To understand their functionality, we will create a table variable to work as the base table for the inline statements as given below- 
---- declare OrderMaster table variable body
DECLARE @OrderMaster TABLE
(
OrdId INT IDENTITY(100,1),
OrdDate VARCHAR(30),
CustName VARCHAR(20)
)
---- declare OrderDetails table variable body
DECLARE @OrderDetails TABLE
(
OrdId INT,
ItemId VARCHAR(30),
ItemName VARCHAR(20),
SellingPrice Decimal(12,4)
)
---- Insert Values
INSERT INTO @OrderMaster (OrdDate,CustName)
Values (Getdate(),'Ryan Arjun'),(Getdate(),'Bill Trade'),
(Getdate(),'Rosy White')

---- Pull Order Data
SELECT * FROM @OrderMaster
OrdId
OrdDate
CustName
100
May 28 2016 10:08AM
Ryan Arjun
101
May 28 2016 10:08AM
Bill Trade
102
May 28 2016 10:08AM
Rosy White
----Fill Order Details
Insert Into @OrderDetails (OrdId, ItemId, ItemName, SellingPrice)
Values (100, 201,'Apple',135.78),(100, 202,'Mango',235.78)
,(101, 203,'Banana',124.50),(101, 204,'Orange',321.15)
,(102, 205,'Banana',124.50),(102, 204,'Orange',321.15),(102, 201,'Apple',135.78)

--- Pull Order Details
select * from @OrderDetails
OrdId
ItemId
ItemName
SellingPrice
100
201
Apple
135.78
100
202
Mango
235.78
101
203
Banana
124.5
101
204
Orange
321.15
102
205
Banana
124.5
102
204
Orange
321.15
102
201
Apple
135.78


Now, we have the tables and want to pull the order and customer wise total sales.
Pull Single Value
There are many ways to do this but we are using inline query to accomplish this task.
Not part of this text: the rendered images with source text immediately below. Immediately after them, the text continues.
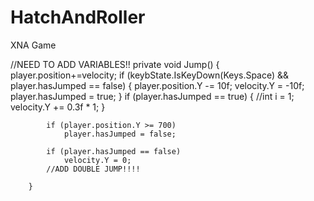 HatchAndRoller
==============

XNA Game

//NEED TO ADD VARIABLES!!
private void Jump()
        {
            player.position+=velocity;
            if (keybState.IsKeyDown(Keys.Space) && player.hasJumped == false)
            {
                player.position.Y -= 10f;
                velocity.Y = -10f;
                player.hasJumped = true;
            }
            if (player.hasJumped == true)
            {
                //int i = 1;
                velocity.Y += 0.3f * 1;
            }

            if (player.position.Y >= 700)
                player.hasJumped = false;

            if (player.hasJumped == false)
                velocity.Y = 0;
            //ADD DOUBLE JUMP!!!!

        }
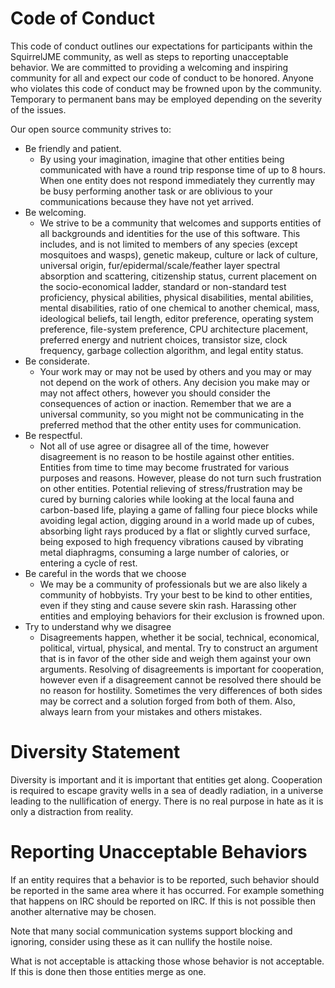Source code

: # Code of Conduct

This code of conduct outlines our expectations for participants within the
SquirrelJME community, as well as steps to reporting unacceptable behavior.
We are committed to providing a welcoming and inspiring community for all and
expect our code of conduct to be honored. Anyone who violates this code of
conduct may be frowned upon by the community. Temporary to permanent bans may
be employed depending on the severity of the issues.

Our open source community strives to:

 * Be friendly and patient.
   * By using your imagination, imagine that other entities being communicated
     with have a round trip response time of up to 8 hours. When one entity
     does not respond immediately they currently may be busy performing another
     task or are oblivious to your communications because they have not yet
     arrived.
 * Be welcoming.
   * We strive to be a community that welcomes and supports entities of all
     backgrounds and identities for the use of this software. This includes,
     and is not limited to members of any species (except mosquitoes and
     wasps), genetic makeup, culture or lack of culture, universal origin,
     fur/epidermal/scale/feather layer spectral absorption and scattering,
     citizenship status, current placement on the socio-economical ladder,
     standard or non-standard test proficiency, physical abilities, physical
     disabilities, mental abilities, mental disabilities, ratio of one chemical
     to another chemical, mass, ideological beliefs, tail length, editor
     preference, operating system preference, file-system preference, CPU
     architecture placement, preferred energy and nutrient choices,
     transistor size, clock frequency, garbage collection algorithm, and legal
     entity status.
 * Be considerate.
   * Your work may or may not be used by others and you may or may not depend
     on the work of others. Any decision you make may or may not affect others,
     however you should consider the consequences of action or inaction.
     Remember that we are a universal community, so you might not be
     communicating in the preferred method that the other entity uses for
     communication.
 * Be respectful.
   * Not all of use agree or disagree all of the time, however disagreement is
     no reason to be hostile against other entities. Entities from time to time
     may become frustrated for various purposes and reasons. However, please
     do not turn such frustration on other entities. Potential relieving of
     stress/frustration may be cured by burning calories while looking at the
     local fauna and carbon-based life, playing a game of falling four piece
     blocks while avoiding legal action, digging around in a world made up of
     cubes, absorbing light rays produced by a flat or slightly curved surface,
     being exposed to high frequency vibrations caused by vibrating metal
     diaphragms, consuming a large number of calories, or entering a cycle of
     rest.
 * Be careful in the words that we choose
   * We may be a community of professionals but we are also likely a
     community of hobbyists. Try your best to be kind to other entities, even
     if they sting and cause severe skin rash. Harassing other entities and
     employing behaviors for their exclusion is frowned upon.
 * Try to understand why we disagree
   * Disagreements happen, whether it be social, technical, economical,
     political, virtual, physical, and mental. Try to construct an argument
     that is in favor of the other side and weigh them against your own
     arguments. Resolving of disagreements is important for cooperation,
     however even if a disagreement cannot be resolved there should be no
     reason for hostility. Sometimes the very differences of both sides may be
     correct and a solution forged from both of them. Also, always learn from
     your mistakes and others mistakes.

# Diversity Statement

Diversity is important and it is important that entities get along.
Cooperation is required to escape gravity wells in a sea of deadly radiation,
in a universe leading to the nullification of energy. There is no real purpose
in hate as it is only a distraction from reality.

# Reporting Unacceptable Behaviors

If an entity requires that a behavior is to be reported, such behavior should
be reported in the same area where it has occurred. For example something that
happens on IRC should be reported on IRC. If this is not possible then another
alternative may be chosen.

Note that many social communication systems support blocking and ignoring,
consider using these as it can nullify the hostile noise.

What is not acceptable is attacking those whose behavior is not acceptable. If
this is done then those entities merge as one.

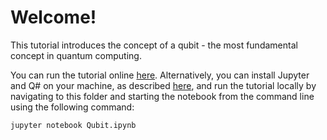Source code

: # Welcome!

This tutorial introduces the concept of a qubit - the most fundamental concept in quantum computing.

You can run the tutorial online [here](https://mybinder.org/v2/gh/Microsoft/QuantumKatas/main?urlpath=/notebooks/tutorials/Qubit/Qubit.ipynb).
Alternatively, you can install Jupyter and Q# on your machine, as described [here](https://docs.microsoft.com/azure/quantum/install-jupyter-qdk), and run the tutorial locally by navigating to this folder and starting the notebook from the command line using the following command:

    jupyter notebook Qubit.ipynb
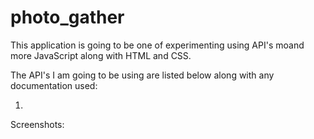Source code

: # photo_gather

This application is going to be one of experimenting using API's moand more JavaScript along with HTML and CSS.

The API's I am going to be using are listed below along with any documentation used:

1.

Screenshots:
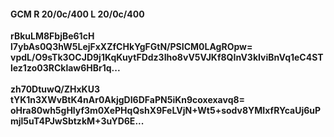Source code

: #### GCM R 20/0c/400 L 20/0c/400
**rBkuLM8FbjBe61cH**<br/>**l7ybAs0Q3hW5LejFxXZfCHkYgFGtN/PSICM0LAgROpw=**<br/>**vpdL/O9sTk3OCJD9j1KqKuytFDdz3Iho8vV5VJKf8QInV3kIviBnVq1eC4STlez1zo03RCklaw6HBr1q...**<br/><br/>
**zh70DtuwQ/ZHxKU3**<br/>**tYK1n3XWvBtK4nAr0AkjgDI6DFaPN5iKn9coxexavq8=**<br/>**oHra80wh5gHlyf3m0XePHqQshX9FeLVjN+Wt5+sodv8YMIxfRYcaUj6uPmjl5uT4PJwSbtzkM+3uYD6E...**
To pull the single value, we are using inline query within the main SQL statement as given below-
---- Use inline query in the select statement
select OrdId, CustName,
---- Inline query for single value
[Price] =(Select  
[Price]=sum(SellingPrice)
from @OrderDetails
where OrdId=  Om.OrdId
)
from @OrderMaster OM
OrdId
CustName
Price
100
Ryan Arjun
371.56
101
Bill Trade
445.65
102
Rosy White
581.43
Pull Multiple Values with Group By
If we want to pull more than one column then inline query should work as join with the main query as given below:
---- Inline Query as Join
SELECT Om.OrdId, Om.CustName,
OD.[Item-Qty], OD.Price
FROM @OrderMaster OM
JOIN
(
SELECT  OrdId,
[Item-Qty]=COUNT(ItemId),
[Price]=SUM(SellingPrice)
FROM @OrderDetails
GROUP BY ORDID
)OD
ON OM.ORDID=OD.ORDID
OrdId
CustName
Item-Qty
Price
100
Ryan Arjun
2
371.56
101
Bill Trade
2
445.65
102
Rosy White
3
581.43
Pull Value with Where Clause and Group By

If we want to pull more than one column based on some conditional expression then inline query should work as join with the main query as given below:
---- Inline Query as Join
SELECT Om.OrdId, Om.CustName,
OD.[Item-Qty], OD.Price
FROM @OrderMaster OM
JOIN
(SELECT  OrdId,
[Item-Qty]=COUNT(ItemId),
[Price]=SUM(SellingPrice)
FROM @OrderDetails
---- Conditional Expression
WHERE ItemName='Apple'
GROUP BY ORDID
)OD
ON OM.ORDID=OD.ORDID
OrdId
CustName
Item-Qty
Price
100
Ryan Arjun
1
135.78
102
Rosy White
1
135.78

Conclusion
It’s very beneficial concept in SQL and we can use them inside a SELECT, INSERT, UPDATE, or DELETE statement, or inside another inline query.  They are easily applicable in the function and stored procedure. These features are important in some Transact-SQL statements; the inline-query can be evaluated as if it were an independent query. Conceptually, the inline-query results are substituted into the outer query.